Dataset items
···

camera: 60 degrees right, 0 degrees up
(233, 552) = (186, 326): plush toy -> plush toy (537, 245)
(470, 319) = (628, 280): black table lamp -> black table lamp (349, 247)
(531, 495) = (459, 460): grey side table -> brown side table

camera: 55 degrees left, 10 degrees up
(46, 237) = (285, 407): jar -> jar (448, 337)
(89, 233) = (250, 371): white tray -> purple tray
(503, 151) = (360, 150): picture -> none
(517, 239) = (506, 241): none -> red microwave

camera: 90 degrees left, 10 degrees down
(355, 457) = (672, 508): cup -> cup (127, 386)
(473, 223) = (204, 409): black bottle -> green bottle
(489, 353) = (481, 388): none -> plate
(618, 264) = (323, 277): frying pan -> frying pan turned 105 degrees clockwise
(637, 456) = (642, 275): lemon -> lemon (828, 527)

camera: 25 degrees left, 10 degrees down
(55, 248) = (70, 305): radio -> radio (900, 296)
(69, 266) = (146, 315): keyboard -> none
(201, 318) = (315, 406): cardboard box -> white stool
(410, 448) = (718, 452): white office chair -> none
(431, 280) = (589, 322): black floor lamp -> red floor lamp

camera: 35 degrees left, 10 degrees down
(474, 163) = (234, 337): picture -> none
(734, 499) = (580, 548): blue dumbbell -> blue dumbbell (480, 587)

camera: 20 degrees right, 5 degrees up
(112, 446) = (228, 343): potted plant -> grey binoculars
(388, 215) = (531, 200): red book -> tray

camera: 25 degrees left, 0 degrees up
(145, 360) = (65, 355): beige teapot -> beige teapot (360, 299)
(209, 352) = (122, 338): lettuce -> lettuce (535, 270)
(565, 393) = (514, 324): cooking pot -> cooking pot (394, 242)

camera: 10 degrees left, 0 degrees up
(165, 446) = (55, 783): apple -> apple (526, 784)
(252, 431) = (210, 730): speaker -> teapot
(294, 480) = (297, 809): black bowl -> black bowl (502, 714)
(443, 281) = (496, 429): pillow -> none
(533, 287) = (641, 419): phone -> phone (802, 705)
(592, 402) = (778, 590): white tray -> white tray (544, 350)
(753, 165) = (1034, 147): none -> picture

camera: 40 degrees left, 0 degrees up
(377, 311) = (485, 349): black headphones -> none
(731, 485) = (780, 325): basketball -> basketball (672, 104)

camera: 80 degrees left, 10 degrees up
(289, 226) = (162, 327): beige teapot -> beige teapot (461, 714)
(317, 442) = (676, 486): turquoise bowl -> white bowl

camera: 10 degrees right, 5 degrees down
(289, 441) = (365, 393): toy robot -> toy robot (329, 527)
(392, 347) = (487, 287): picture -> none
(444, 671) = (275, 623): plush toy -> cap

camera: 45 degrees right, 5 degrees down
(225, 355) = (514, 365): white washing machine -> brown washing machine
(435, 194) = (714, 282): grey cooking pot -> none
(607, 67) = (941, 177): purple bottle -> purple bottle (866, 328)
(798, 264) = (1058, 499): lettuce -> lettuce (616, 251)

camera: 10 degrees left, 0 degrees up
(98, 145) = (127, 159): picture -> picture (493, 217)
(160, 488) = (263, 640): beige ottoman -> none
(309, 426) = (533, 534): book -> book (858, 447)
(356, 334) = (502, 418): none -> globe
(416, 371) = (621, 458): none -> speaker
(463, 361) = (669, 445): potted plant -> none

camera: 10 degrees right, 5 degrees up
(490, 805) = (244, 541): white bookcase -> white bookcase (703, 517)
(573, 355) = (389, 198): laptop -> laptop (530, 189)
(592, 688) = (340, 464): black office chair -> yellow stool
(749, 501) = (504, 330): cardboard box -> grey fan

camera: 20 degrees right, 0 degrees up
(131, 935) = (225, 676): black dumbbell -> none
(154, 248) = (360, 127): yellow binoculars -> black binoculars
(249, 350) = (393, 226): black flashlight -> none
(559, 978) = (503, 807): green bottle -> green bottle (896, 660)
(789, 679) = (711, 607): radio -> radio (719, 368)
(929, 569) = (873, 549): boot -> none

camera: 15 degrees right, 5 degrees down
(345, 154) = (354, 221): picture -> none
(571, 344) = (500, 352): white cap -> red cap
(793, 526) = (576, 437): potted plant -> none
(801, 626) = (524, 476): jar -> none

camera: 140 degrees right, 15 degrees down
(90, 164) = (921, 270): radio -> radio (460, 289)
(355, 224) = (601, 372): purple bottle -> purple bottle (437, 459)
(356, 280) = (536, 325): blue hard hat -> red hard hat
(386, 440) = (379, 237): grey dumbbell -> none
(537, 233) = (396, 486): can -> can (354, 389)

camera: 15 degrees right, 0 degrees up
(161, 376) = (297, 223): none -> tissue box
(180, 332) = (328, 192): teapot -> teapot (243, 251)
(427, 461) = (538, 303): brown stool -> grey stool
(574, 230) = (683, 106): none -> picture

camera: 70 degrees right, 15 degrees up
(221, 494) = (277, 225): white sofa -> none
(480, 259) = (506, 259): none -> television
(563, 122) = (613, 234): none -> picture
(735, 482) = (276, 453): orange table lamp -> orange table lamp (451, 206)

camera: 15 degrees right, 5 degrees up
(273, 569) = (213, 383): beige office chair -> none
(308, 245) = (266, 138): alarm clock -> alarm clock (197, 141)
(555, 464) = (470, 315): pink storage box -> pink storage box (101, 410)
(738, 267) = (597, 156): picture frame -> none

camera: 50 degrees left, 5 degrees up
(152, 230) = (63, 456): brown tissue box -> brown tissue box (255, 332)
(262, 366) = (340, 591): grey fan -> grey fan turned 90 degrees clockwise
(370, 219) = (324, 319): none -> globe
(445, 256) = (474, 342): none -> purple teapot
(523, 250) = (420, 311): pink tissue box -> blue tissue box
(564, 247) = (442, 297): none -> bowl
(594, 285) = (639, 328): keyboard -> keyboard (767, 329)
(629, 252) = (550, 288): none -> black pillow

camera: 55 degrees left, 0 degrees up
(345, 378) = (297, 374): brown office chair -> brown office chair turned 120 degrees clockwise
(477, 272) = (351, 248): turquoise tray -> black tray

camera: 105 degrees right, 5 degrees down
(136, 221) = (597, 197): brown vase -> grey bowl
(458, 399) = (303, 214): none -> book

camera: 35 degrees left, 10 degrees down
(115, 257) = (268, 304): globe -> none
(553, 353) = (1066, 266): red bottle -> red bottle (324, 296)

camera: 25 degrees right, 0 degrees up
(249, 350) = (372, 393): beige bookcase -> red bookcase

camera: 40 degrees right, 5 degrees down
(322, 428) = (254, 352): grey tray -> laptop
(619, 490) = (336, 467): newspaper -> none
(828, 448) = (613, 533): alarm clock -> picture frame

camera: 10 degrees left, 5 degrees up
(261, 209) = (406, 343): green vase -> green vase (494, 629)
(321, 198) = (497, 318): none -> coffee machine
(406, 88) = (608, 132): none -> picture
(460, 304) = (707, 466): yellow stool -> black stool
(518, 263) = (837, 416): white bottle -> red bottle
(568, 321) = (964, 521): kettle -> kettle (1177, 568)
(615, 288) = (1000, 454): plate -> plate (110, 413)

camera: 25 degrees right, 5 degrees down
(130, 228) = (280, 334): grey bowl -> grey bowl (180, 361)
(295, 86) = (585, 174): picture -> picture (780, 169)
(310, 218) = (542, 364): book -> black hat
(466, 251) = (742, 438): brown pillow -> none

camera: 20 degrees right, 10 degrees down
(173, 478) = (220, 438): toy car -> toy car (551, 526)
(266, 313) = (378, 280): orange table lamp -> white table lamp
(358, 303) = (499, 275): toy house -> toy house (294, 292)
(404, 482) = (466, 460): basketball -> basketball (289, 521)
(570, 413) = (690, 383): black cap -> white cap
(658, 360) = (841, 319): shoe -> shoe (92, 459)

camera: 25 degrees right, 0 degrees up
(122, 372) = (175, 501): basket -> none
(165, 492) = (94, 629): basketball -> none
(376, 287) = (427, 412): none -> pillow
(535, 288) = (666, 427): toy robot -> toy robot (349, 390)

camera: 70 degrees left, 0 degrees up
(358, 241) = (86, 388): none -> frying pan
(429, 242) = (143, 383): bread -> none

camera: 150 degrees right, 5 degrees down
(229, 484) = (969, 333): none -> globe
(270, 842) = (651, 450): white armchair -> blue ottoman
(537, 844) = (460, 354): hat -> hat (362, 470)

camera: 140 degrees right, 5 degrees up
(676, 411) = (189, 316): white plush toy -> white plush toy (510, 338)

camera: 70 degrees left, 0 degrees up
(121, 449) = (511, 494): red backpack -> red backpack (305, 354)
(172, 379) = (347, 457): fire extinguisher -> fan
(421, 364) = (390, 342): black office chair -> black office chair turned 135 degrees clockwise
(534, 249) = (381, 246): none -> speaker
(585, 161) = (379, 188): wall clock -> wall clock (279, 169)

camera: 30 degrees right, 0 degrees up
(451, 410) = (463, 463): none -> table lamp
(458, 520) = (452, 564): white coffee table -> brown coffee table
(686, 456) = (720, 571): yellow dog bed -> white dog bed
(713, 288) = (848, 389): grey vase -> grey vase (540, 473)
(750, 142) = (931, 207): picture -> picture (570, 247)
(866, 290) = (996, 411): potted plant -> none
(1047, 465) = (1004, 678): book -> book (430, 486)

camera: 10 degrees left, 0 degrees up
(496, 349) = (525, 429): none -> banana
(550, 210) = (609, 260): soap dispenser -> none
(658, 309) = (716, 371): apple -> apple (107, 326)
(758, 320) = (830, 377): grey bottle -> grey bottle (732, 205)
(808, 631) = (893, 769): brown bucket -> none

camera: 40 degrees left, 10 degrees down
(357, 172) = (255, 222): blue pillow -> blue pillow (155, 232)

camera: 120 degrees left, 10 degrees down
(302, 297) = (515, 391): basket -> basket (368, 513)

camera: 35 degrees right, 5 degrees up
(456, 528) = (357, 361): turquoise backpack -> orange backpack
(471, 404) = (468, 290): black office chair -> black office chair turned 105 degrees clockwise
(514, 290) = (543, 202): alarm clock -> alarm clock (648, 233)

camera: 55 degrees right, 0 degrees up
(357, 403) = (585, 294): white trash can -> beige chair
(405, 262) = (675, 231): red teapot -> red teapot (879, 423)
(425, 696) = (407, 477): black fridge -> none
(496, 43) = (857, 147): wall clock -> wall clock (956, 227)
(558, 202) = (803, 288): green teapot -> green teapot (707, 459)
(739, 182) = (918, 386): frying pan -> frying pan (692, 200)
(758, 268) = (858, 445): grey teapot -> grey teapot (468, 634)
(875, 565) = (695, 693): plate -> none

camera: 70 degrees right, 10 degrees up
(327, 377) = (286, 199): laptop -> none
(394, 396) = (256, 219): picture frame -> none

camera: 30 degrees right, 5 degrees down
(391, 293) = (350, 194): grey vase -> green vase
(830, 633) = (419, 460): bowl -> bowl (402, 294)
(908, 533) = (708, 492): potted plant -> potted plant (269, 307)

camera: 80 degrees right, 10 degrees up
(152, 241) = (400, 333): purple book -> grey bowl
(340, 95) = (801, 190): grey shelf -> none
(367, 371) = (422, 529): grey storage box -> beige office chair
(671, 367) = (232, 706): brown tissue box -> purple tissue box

···

## [Task details]
For the records above, count the lines holding the word "backpack" and give only that number.

## [Completed task]
2